A weaker New Zealand dollar has meant that petrol prices around the country have increased by 6 cents a litre in less than a week.
The major fuel companies raised the main port price of fuel by 3 cents a litre on Thursday night.
Now a further price increase has pushed petrol prices to the highest level in more than two years.
According to data collected by the Automobile Association (AA), petrol prices are now at their highest since July 2015.
The increase comes after the New Zealand dollar fell suddenly in the weeks post election, while oil product prices have also been steadily rising.
AA spokesman, Mark Stockdale, said while the first of the increases could be justified by a weaker New Zealand dollar and stronger commodity prices, there was no further move, which would warrant a second jump.
“The AA can’t see any justification for why prices have gone up another 3 cents. There’s been no further deterioration in the exchange rate or rising commodity prices to explain it,” Stockdale said.
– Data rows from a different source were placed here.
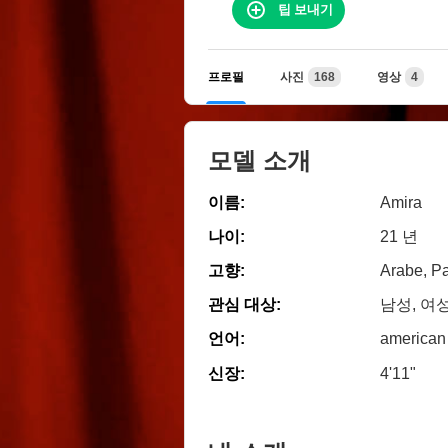
팁 보내기
프로필
사진
168
영상
4
모델 소개
이름:
Amira
나이:
21 년
고향:
Arabe, Pa
관심 대상:
남성, 여
언어:
american
신장:
4'11"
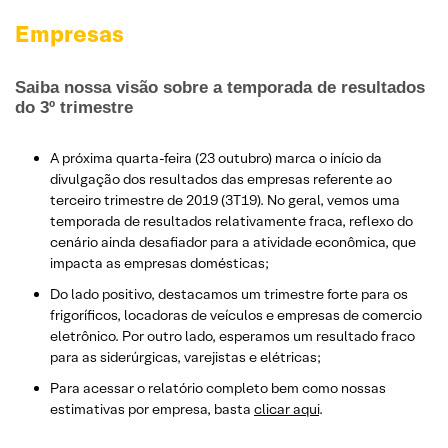
Empresas
Saiba nossa visão sobre a temporada de resultados
do 3º trimestre
A próxima quarta-feira (23 outubro) marca o início da
divulgação dos resultados das empresas referente ao
terceiro trimestre de 2019 (3T19). No geral, vemos uma
temporada de resultados relativamente fraca, reflexo do
cenário ainda desafiador para a atividade econômica, que
impacta as empresas domésticas;
Do lado positivo, destacamos um trimestre forte para os
frigoríficos, locadoras de veículos e empresas de comercio
eletrônico. Por outro lado, esperamos um resultado fraco
para as siderúrgicas, varejistas e elétricas;
Para acessar o relatório completo bem como nossas
estimativas por empresa, basta
clicar aqui
.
“When fuel prices don’t move in relation to observed changes in commodity prices and the exchange rate, motorists deserve an explanation.”
The New Zealand dollar is stronger against the US dollar than it was at the start of the week, which would tend to lean in the favour of making petrol cheaper.
A spokeswoman for BP said the latest increase was “predominantly driven by an increase in the cost of product, and further movement in the exchange rate”.